Question

Maximum torque acting on an electric dipole of moment \[3\times {{10}^{-29}}Cm\] in a uniform electric field \[E\] is \[6\times {{10}^{-25}}Nm\]. Find \[E\].

Answer 1

Hint: When an electric dipole is kept in an electric field, force acts on it due to the electric field. The force acts on it in such a way that it wants to bring the dipole in an equilibrium position. The most stable position is when the dipole makes \[{{0}^{o}}\] and the most unstable position is when it makes \[{{90}^{o}}\] .

Formula used: \[\tau =pE\sin \theta \]

Complete step by step solution:
An electric dipole is made up of two electric charges of equal magnitudes but opposite signs. Electric dipole moment is defined as the product of charge on the dipole and the distance between them. Its direction is from the positive charge to the negative charge. Its SI unit is \[C\,m\]
When an electric dipole moment is kept in an electric field, force acts on both charges in a dipole. The force acting on the charges acts as a couple and the dipole experiences a torque.
The torque is maximum when it makes \[{{90}^{o}}\] with the electric field, which is the most unstable position.
Torque acting on a dipole is given by-
 \[\tau =pE\sin \theta \] ---------- (1)
 Here,
 \[\tau \] is the torque acting on dipole due to the electric field
  \[p\] is the dipole moment
 \[E\] is the magnitude of electric field
 \[\theta \] is the angle between the dipole and electric field.
Substituting given values in eq (1), we get,
 \[6\times {{10}^{-25}}=3\times {{10}^{-29}}\times E\] [ \[\theta ={{90}^{o}}\] as torque is maximum]
 \[2\times {{10}^{4}}C\,{{m}^{2}}=E\]

Therefore, the electric field for maximum torque acting on the dipole is \[2\times {{10}^{4}}C\,{{m}^{2}}\] .
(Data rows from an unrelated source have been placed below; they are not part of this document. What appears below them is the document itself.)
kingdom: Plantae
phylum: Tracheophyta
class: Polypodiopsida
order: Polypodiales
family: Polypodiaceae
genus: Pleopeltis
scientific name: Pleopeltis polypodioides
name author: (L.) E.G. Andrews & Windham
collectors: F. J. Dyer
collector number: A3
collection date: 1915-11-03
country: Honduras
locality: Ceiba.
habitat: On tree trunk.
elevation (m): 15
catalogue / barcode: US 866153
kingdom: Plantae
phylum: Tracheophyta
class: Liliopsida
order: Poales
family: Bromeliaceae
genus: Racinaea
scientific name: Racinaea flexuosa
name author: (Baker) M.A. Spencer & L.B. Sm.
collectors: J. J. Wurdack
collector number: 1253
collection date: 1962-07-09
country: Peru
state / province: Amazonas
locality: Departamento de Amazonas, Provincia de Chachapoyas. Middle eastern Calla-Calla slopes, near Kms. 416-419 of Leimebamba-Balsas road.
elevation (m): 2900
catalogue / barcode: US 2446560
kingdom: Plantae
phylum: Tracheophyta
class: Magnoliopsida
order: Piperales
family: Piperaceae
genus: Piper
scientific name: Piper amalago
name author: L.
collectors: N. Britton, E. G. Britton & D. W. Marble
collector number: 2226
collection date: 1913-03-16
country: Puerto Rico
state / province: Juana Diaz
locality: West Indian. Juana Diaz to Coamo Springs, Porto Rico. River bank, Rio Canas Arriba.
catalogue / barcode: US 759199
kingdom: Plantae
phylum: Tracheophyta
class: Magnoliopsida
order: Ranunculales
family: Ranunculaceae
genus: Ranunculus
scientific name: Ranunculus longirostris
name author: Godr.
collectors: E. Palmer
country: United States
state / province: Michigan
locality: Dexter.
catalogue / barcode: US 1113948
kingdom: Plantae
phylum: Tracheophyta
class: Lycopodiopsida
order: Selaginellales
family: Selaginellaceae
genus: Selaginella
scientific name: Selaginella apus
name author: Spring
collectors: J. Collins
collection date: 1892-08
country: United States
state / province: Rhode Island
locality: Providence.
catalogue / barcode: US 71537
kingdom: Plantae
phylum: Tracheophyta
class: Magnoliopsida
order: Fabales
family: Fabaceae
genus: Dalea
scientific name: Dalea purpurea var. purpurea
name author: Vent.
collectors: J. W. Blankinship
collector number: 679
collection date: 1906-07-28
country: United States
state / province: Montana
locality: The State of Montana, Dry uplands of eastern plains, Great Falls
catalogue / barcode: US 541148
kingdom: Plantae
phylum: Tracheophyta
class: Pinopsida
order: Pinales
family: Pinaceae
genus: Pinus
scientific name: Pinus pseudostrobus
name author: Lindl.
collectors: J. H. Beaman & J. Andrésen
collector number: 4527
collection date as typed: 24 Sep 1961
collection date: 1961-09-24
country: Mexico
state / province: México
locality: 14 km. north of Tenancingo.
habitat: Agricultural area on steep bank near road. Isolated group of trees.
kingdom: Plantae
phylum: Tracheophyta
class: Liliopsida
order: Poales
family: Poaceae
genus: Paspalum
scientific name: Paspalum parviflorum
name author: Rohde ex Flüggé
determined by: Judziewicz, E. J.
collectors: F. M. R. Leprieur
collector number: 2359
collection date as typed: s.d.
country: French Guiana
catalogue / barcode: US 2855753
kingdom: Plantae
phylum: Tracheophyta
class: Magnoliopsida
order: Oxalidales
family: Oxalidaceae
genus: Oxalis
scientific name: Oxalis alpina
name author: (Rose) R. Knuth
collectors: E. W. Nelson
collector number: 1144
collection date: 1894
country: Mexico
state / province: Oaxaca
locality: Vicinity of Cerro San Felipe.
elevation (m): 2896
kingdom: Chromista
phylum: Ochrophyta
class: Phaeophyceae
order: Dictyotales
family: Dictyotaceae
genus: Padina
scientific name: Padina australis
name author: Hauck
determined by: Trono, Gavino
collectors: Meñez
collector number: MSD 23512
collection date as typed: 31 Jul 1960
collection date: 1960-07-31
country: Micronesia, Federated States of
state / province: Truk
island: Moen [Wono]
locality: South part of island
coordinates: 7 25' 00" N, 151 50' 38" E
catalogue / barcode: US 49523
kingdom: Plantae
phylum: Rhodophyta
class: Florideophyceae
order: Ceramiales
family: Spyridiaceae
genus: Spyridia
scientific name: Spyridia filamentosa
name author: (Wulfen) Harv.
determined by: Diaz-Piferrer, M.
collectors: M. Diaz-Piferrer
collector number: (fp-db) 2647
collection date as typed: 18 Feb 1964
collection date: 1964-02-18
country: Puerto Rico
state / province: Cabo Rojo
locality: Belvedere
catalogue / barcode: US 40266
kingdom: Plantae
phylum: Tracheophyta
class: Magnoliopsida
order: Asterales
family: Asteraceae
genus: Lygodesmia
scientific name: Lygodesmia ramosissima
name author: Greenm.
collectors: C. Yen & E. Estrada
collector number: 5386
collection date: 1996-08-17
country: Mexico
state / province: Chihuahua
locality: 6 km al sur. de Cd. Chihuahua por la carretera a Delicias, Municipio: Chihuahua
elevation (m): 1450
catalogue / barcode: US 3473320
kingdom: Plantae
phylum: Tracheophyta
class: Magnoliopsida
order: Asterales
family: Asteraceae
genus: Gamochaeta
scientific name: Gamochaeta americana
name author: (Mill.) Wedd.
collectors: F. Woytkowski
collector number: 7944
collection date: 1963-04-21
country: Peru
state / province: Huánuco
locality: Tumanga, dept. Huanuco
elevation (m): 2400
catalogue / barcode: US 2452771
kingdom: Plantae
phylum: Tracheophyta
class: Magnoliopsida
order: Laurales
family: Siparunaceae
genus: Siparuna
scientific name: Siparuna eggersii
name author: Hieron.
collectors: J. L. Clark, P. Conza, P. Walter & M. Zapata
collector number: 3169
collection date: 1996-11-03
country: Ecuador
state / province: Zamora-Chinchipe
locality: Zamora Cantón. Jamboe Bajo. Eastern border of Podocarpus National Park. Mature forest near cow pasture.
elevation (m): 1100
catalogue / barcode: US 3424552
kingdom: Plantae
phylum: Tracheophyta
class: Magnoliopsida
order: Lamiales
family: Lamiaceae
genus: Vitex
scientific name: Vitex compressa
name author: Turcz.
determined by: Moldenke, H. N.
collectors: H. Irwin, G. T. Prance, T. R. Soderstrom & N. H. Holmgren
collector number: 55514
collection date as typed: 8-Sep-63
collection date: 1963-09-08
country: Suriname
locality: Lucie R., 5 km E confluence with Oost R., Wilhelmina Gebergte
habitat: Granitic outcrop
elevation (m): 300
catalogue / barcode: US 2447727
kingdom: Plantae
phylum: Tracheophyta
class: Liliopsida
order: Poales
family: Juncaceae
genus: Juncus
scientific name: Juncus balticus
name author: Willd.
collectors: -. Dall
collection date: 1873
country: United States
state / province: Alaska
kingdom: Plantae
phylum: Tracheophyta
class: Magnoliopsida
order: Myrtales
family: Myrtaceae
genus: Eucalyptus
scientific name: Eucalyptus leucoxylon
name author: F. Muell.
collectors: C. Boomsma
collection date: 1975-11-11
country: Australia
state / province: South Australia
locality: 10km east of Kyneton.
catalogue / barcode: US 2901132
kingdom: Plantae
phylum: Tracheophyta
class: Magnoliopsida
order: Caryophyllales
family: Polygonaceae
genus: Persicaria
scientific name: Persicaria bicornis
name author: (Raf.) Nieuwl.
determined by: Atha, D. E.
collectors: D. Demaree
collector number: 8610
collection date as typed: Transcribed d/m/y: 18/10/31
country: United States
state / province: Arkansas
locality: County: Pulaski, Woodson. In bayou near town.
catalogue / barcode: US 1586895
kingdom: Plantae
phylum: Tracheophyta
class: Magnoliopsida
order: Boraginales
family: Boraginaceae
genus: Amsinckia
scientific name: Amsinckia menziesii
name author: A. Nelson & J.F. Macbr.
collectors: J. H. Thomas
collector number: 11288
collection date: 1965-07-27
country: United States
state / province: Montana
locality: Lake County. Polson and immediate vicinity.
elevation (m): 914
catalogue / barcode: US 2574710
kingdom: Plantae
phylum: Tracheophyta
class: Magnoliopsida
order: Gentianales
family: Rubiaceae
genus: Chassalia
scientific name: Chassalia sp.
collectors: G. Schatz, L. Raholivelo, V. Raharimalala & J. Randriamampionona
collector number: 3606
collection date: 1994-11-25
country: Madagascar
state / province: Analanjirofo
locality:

Note: Electric field is defined as the force acting per unit charge. It is given as \[E=\dfrac{kq}{{{r}^{2}}}\] ( \[k\] is constant, \[q\] is the magnitude of charge which exerts its force on the unit charge, \[r\] is the distance between charge \[q\] and the unit charge). Electric lines of forces are lines originating from the charge which indicate the direction of the field.